[Math] The upper triangular matrix problem.

linear algebramatrices

Hello guys please help me whit this problem. Hints is fine but if you can explain that would be great.
For $1.$ I think is just the definition but I can't figure out how to combine the two conditions to pass from $i>j$ and $j>k$ to $i>k$.
and for $2.$ I find out that the dimension is $n^2 – \frac{n(n-1)}{2}$.

A square matrix $A=(a_{ij})$$i,j \in \{1,2, …., n\}$ is said to be upper triangular if $a_{ij}=0$ for $i>j$.

$1$. Show that the product of two upper triangular matrices is an upper triangular matrix.

$2$. Let $\xi=\{A$ $\in M_n(\mathbb{R})$: $A$ is upper triangular$\}$.
Establish that $\xi$ is a subspace of $M_n(\mathbb{R})$. What is its dimension?

$3$. Let $E$ be a vector space over $\mathbb{R}$,$B=\{e_1,e_2, …., e_n\}$ a basis of $E$ and $\phi \in L(E)$.
Let $E_i=Span\{e_1,e_2, …., e_i\}$ for $i=1,2, …., n$.
Show that $M(\phi,B)$ is upper triangular matrix iff $\phi(E_i)\subset E_i$ for every $i=1,2, …., n$.

$4$.Let $A \in \xi$. We suppose that $A$ is reversible. Show that $A^{-1} \in \xi$

Best Answer

Part 1): Show that the product of two upper triangular matrices is upper triangular.

Let $A, B \in M_n(\mathbb{R})$ be upper triangular matrices (with respect to the standard basis). Then we can express them as

$$\left( \begin{array}{ccc} a_{11} & a_{12} & \cdots &a_{1n} \\ 0 & a_{22} & \cdots & a_{2n} \\ \vdots & 0 & \cdots & \vdots \\ 0 & \cdots & 0 & a_{nn}\end{array} \right) \text{ and }\left( \begin{array}{ccc} b_{11} & b_{12} & \cdots &b_{1n} \\ 0 & b_{22} & \cdots & b_{2n} \\ \vdots & 0 & \cdots & \vdots \\ 0 & \cdots & 0 & b_{nn}\end{array} \right)$$

Hence their product is clearly

$$\left( \begin{array}{ccc} a_{11} & a_{12} & \cdots &a_{1n} \\ 0 & a_{22} & \cdots & a_{2n} \\ \vdots & 0 & \cdots & \vdots \\ 0 & \cdots & 0 & a_{nn}\end{array} \right)\left( \begin{array}{ccc} b_{11} & b_{12} & \cdots &b_{1n} \\ 0 & b_{22} & \cdots & b_{2n} \\ \vdots & 0 & \cdots & \vdots \\ 0 & \cdots & 0 & b_{nn}\end{array} \right) = \left( \begin{array}{ccc} a_{11}b_{11} & a_{11}b_{12}+a_{12}b_{22} & \cdots &\sum_{i=1}^n a_{1i}b_{in} \\ 0 & a_{22}b_{22} & \cdots & \sum_{i=2}^n a_{2i}b_{in} \\ \vdots & 0 & \cdots & \vdots \\ 0 & \cdots & 0 & a_{nn}b_{nn}\end{array} \right)$$

I think I have given you enough information to describe the general pattern of entry $c_{jk}$ of the product matrix.

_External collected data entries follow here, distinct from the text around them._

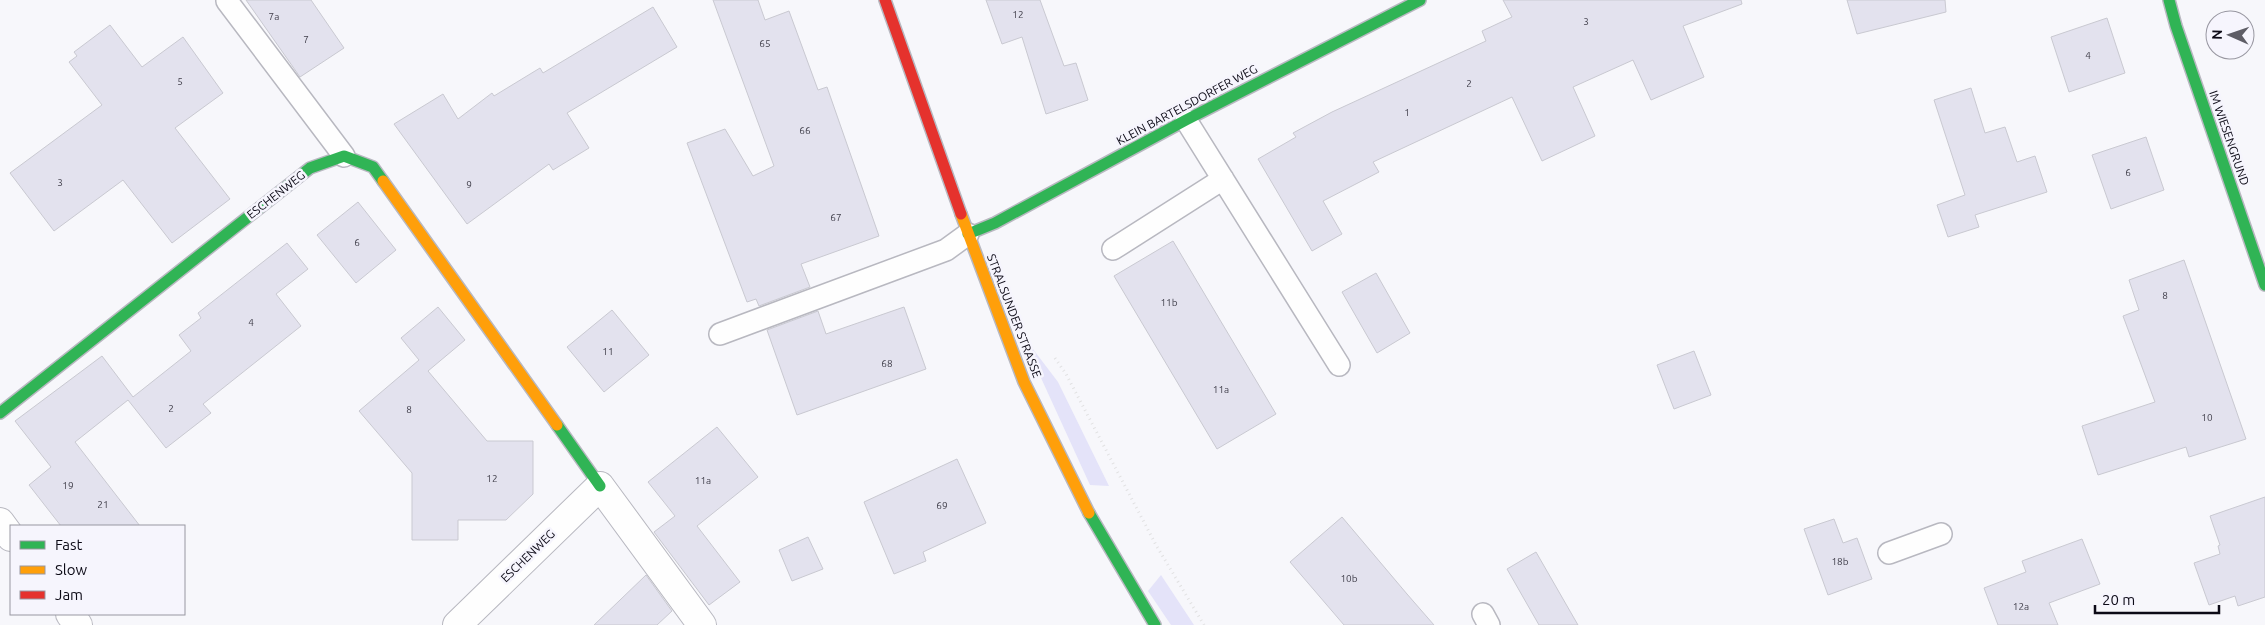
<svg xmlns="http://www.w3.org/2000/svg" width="2265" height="625" font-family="Ubuntu,sans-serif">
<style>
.green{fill:#e4e3f9}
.building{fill:#e3e2ee;stroke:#c9c9d1}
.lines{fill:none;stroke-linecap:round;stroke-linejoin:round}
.lane-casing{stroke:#b8b8c0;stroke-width:24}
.street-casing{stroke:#b8b8c0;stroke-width:30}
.fast-casing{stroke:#b8b8c0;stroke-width:14}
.slow-casing{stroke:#b8b8c0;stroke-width:14}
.jam-casing{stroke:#b8b8c0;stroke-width:14}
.path{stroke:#e1e1e2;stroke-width:3;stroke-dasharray:1 4;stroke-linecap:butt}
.lane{stroke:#fefefe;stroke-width:21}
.street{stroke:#fefefe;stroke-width:28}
.fast{stroke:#30b455;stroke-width:11}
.slow{stroke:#ff9f0a;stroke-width:11}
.jam{stroke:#e5322d;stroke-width:11}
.labels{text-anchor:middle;stroke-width:5;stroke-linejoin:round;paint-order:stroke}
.number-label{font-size:10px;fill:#42404c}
.street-label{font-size:12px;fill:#0c0a16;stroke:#f6f5fd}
</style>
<rect width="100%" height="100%" fill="#f7f7fb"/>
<path class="green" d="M 1020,332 L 1058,382 L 1109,486 L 1090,485 Z
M 1161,575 L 1194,625 L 1171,625 L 1148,591 Z"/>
<path class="building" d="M 246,0 L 311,0 L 344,48 L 300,77 Z
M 713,0 L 758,0 L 765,20 L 789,11 L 818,90 L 827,87 L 879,236 L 801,264 L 810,287 L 759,306 L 756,299 L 747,302 L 687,143 L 725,129 L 753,176 L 774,166 Z
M 986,0 L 1040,0 L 1064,66 L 1076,63 L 1088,100 L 1046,114 L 1022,37 L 1002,44 Z
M 1503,0 L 1741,0 L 1742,4 L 1683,26 L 1704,77 L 1651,100 L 1633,60 L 1573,87 L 1595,136 L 1542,161 L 1512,97 L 1373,162 L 1379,172 L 1323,201 L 1342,234 L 1312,251 L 1258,159 L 1296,137 L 1293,133 L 1332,112 L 1486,41 L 1482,31 L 1512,17 Z
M 1847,0 L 1945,0 L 1946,12 L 1857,34 Z
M 653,7 L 677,47 L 567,113 L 589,148 L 553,170 L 549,164 L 467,224 L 394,124 L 443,94 L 458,119 L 492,93 L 494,96 L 540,68 L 543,73 Z
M 2107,18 L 2125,73 L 2069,92 L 2051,37 Z
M 110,25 L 142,67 L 183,37 L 223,93 L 175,128 L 230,199 L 172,243 L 123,180 L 54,231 L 10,173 L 102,105 L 69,62 L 77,56 L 74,52 Z
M 1971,88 L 1985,133 L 2005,127 L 2017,162 L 2035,156 L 2047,192 L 1975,215 L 1979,227 L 1948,237 L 1937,205 L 1965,195 L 1934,100 Z
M 2146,137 L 2164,190 L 2111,209 L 2092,155 Z
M 358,202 L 396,250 L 356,283 L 317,235 Z
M 1173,241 L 1276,414 L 1217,449 L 1114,276 Z
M 287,243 L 308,269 L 276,294 L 301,326 L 203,404 L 211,413 L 166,448 L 128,400 L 75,442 L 140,526 L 61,526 L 29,485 L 51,467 L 15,421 L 102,356 L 133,397 L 191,351 L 179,335 L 201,318 L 198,313 Z
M 2184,260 L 2246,439 L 2189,457 L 2186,447 L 2098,475 L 2082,426 L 2155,402 L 2123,316 L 2139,310 L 2129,280 Z
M 1376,273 L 1410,333 L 1377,353 L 1342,292 Z
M 438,307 L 465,340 L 428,371 L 487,441 L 533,441 L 533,494 L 506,520 L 458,520 L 458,540 L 412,540 L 412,473 L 359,411 L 419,360 L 401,338 Z
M 904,307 L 926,369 L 797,415 L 767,330 L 818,311 L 826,334 Z
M 612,310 L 649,355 L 604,392 L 567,347 Z
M 1694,351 L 1711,395 L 1674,409 L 1657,365 Z
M 717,427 L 758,477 L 697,526 L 740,582 L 709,605 L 654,532 L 675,516 L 648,482 Z
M 957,459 L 986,523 L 923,552 L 926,561 L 894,574 L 864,502 Z
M 2265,497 L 2265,597 L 2238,606 L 2235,596 L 2209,605 L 2194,563 L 2220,554 L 2218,546 L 2220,545 L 2210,516 Z
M 1342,517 L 1407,594 L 1434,625 L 1344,625 L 1290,562 Z
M 1834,519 L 1843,543 L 1857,538 L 1872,579 L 1828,595 L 1804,529 Z
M 808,537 L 823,569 L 792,581 L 779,550 Z
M 2082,539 L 2100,584 L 2049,603 L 2058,625 L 1998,625 L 1984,588 L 2026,572 L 2022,561 Z
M 1536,552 L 1578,625 L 1539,625 L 1507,569 Z
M 646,575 L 672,611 L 657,625 L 594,625 Z"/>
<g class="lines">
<g class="lane-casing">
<path id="lane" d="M 227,1 L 344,156
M 1186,120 L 1339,365
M 1113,249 L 1223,179
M 720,334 L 946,250 L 968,234
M 1889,553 L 1941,534
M 1483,614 L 1489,625"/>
</g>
<g class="street-casing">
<path id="street" d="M 0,522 L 11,537
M 70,614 L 78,625
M 457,625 L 600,486 L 702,625"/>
</g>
<g class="fast-casing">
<path id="fast" d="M 2169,0 L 2176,26 L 2265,285
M 968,234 L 995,223 L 1186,120 L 1420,0
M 0,413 L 310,168 L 344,156 L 373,167 L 383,181
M 557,425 L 600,486
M 1089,513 L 1155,625"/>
</g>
<g class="slow-casing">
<path id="slow" d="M 383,181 L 557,425
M 961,214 L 1024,382 L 1089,513"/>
</g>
<g class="jam-casing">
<path id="jam" d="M 885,0 L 961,214"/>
</g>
<path class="path" d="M 1055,358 L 1066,374 L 1156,545 L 1204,625"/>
<use href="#lane" class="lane"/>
<use href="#street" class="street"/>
<use href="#fast" class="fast"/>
<use href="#slow" class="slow"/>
<use href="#jam" class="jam"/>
</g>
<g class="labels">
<g class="number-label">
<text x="1018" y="18">12</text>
<text x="274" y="20">7a</text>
<text x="1586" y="25">3</text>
<text x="306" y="43">7</text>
<text x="765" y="47">65</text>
<text x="2088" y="59">4</text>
<text x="180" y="85">5</text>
<text x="1469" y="87">2</text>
<text x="1407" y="116">1</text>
<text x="805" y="134">66</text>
<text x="2128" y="176">6</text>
<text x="60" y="186">3</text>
<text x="469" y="188">9</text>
<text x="836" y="221">67</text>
<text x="357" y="246">6</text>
<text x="2165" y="299">8</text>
<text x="1169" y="306">11b</text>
<text x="251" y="326">4</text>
<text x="608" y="355">11</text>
<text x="887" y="367">68</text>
<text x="1221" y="393">11a</text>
<text x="171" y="412">2</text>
<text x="409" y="413">8</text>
<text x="2207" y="421">10</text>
<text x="492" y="482">12</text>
<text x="703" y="484">11a</text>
<text x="68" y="489">19</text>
<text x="103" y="508">21</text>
<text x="942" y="509">69</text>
<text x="1840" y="565">18b</text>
<text x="1349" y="582">10b</text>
<text x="2021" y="610">12a</text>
</g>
<g class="street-label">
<text transform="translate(1187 105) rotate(-28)" y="4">KLEIN BARTELSDORFER WEG</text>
<text transform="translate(2229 138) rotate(71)" y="4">IM WIESENGRUND</text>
<text transform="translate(276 195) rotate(-38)" y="4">ESCHENWEG</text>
<text transform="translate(1014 316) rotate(69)" y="4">STRALSUNDER STRASSE</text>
<text transform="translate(528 556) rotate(-44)" y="4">ESCHENWEG</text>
</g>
</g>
<rect x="10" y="525" width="175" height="90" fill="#f6f5fd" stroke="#9897a1"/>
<rect x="20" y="541" width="25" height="8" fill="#30b455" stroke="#9897a1"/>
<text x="55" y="550" font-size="15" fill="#0c0a16">Fast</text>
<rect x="20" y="566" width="25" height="8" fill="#ff9f0a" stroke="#9897a1"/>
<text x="55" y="575" font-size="15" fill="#0c0a16">Slow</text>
<rect x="20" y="591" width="25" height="8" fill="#e5322d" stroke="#9897a1"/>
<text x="55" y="600" font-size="15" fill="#0c0a16">Jam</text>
<g transform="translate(2230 35) rotate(272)"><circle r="24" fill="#f6f5fd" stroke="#9897a1"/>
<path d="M0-4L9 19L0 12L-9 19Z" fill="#5e5d66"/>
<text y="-8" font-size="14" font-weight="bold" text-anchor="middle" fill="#0c0a16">N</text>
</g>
<path d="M2095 605v8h124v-8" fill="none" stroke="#0c0a16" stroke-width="2.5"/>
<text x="2102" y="605" font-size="15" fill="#0c0a16" stroke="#f6f5fd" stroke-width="4" paint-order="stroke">20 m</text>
</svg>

Part 2): To do this, show that triangular matrices are closed under linear combinations. In particular, show that (1) the zero matrix is technically upper triangular, (2) that any triangular matrix times a scalar is upper triangular, and (3) that the sum of any two upper triangular matrices is itself upper triangular. These should be very straightforward proofs. See here for a specific case of the dimension argument.

Part 3): If $M(\phi, B)$ is the matrix representation of $\phi$ and it is upper triangular, then this means that $\phi(e_k)$ is the first column and has all zero entries except for the first $k$. Stop and think about what this means in terms of the subspace of $E$ that contains $\phi(e_k)$. I am being intentionally vague because this is an important concept that you should reach on your own, but I can be more explicit and supply a reference need be.

Part 4): By reversible do you mean invertible? If so, just think about rearranging the basis vectors after inverting the map.